Adjust Shadow Properties
Control X/Y offset, blur radius, spread, and color of your shadow.
Advertisement
Color is combined with opacity in the output as rgba().
box-shadow: 0px 12px 24px 0px rgba(99, 102, 241, 0.35);
Pro Tip
Subtle shadows create depth without overwhelming designs. Use multiple layered shadows (2-3 layers) with different blur values for the most realistic effects.
Control X/Y offset, blur radius, spread, and color of your shadow.
See your shadow effect in real-time on the preview element.
Get the complete box-shadow CSS property to paste in your project.
CSS Shadow Generator is structured so you can move from inputs to defensible outputs without hunting for hidden options. Step 1 (“Adjust Shadow Properties”): Control X/Y offset, blur radius, spread, and color of your shadow. Step 2 (“Preview Live”): See your shadow effect in real-time on the preview element. Step 3 (“Copy CSS Code”): Get the complete box-shadow CSS property to paste in your project. Following that sequence reduces rounding drift: you lock the scenario first, then layer refinements (tax mode, compounding frequency, activity tier, or niche multiplier) only after baseline numbers look sensible. When you revisit a calculation weeks later, the same order of operations makes spreadsheets and screenshots easier to reconcile with what the UI showed.
CSS box-shadow adds depth and dimension to elements without extra markup. Modern designs use soft, layered shadows for realistic material design effects. The syntax is: box-shadow: x-offset y-offset blur spread color.
Revisit CSS Shadow Generator whenever baseline assumptions shift—rates, calendars, population denominators, or hardware targets. The numbers you export today become the audit trail that makes tomorrow’s decision defensible to teammates, clients, or regulators reviewing your methodology.

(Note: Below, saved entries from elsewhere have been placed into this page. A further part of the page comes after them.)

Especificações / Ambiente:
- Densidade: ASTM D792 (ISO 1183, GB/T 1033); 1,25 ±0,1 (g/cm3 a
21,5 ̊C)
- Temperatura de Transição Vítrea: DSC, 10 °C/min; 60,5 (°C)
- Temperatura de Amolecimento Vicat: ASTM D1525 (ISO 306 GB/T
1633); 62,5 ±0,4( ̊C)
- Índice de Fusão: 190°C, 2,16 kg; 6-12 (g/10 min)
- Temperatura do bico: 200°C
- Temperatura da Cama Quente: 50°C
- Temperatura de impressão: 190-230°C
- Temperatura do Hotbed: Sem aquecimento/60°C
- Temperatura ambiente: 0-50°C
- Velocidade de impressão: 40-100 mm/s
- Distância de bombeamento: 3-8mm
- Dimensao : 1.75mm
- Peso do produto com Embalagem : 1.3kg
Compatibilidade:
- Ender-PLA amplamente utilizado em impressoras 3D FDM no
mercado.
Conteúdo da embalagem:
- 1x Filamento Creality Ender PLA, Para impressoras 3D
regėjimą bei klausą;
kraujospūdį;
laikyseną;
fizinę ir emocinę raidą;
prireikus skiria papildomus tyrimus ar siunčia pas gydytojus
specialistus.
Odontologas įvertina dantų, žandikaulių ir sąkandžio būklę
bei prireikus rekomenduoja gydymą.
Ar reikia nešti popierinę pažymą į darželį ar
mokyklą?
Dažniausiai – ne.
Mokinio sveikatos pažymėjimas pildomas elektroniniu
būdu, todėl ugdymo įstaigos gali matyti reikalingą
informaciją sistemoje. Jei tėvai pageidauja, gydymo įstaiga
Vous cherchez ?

Developer utilities sit on a narrow ledge between convenience and trust. Encoding, formatting, and random generation should happen with predictable algorithms: Base64 maps octets to a 64-character alphabet with padding rules defined in RFC 4648; JSON validation must respect Unicode escapes and duplicate-key semantics expected by your downstream parser. Password generators should draw from cryptographically secure randomness where available, but you should still prefer a dedicated password manager for high-value secrets. Because PureUnits runs these flows in your browser, payloads are not intentionally stored on our servers—yet you remain responsible for shoulder-surfing, compromised devices, and clipboard history. When handling PII or regulated data, run tools on air-gapped machines or internal builds that match your security review checklist.
Seasoned users pair the in-app insight—“Subtle shadows create depth without overwhelming designs. Use multiple layered shadows (2-3 layers) with different blur values for the most realistic effects.”—with external checks specific to their industry. For CSS Shadow Generator, treat that guidance as a hypothesis: note the assumption, measure the delta against real-world data you trust, and update defaults when your own history disagrees with generic benchmarks. Documenting those adjustments is what turns a quick answer into a repeatable workflow your team can audit.
Three adjacent tools from the same workflow—open in a new tab mentally, same privacy model here.
X-offset: horizontal distance, Y-offset: vertical distance, Blur: shadow softness, Spread: shadow size, Color: shadow color with optional opacity.
Multiple shadows can be layered by comma-separating values. 2-3 layers create the most realistic depth effects.
Complex shadows can impact performance on older devices. Use simple shadows and limit layering for better performance.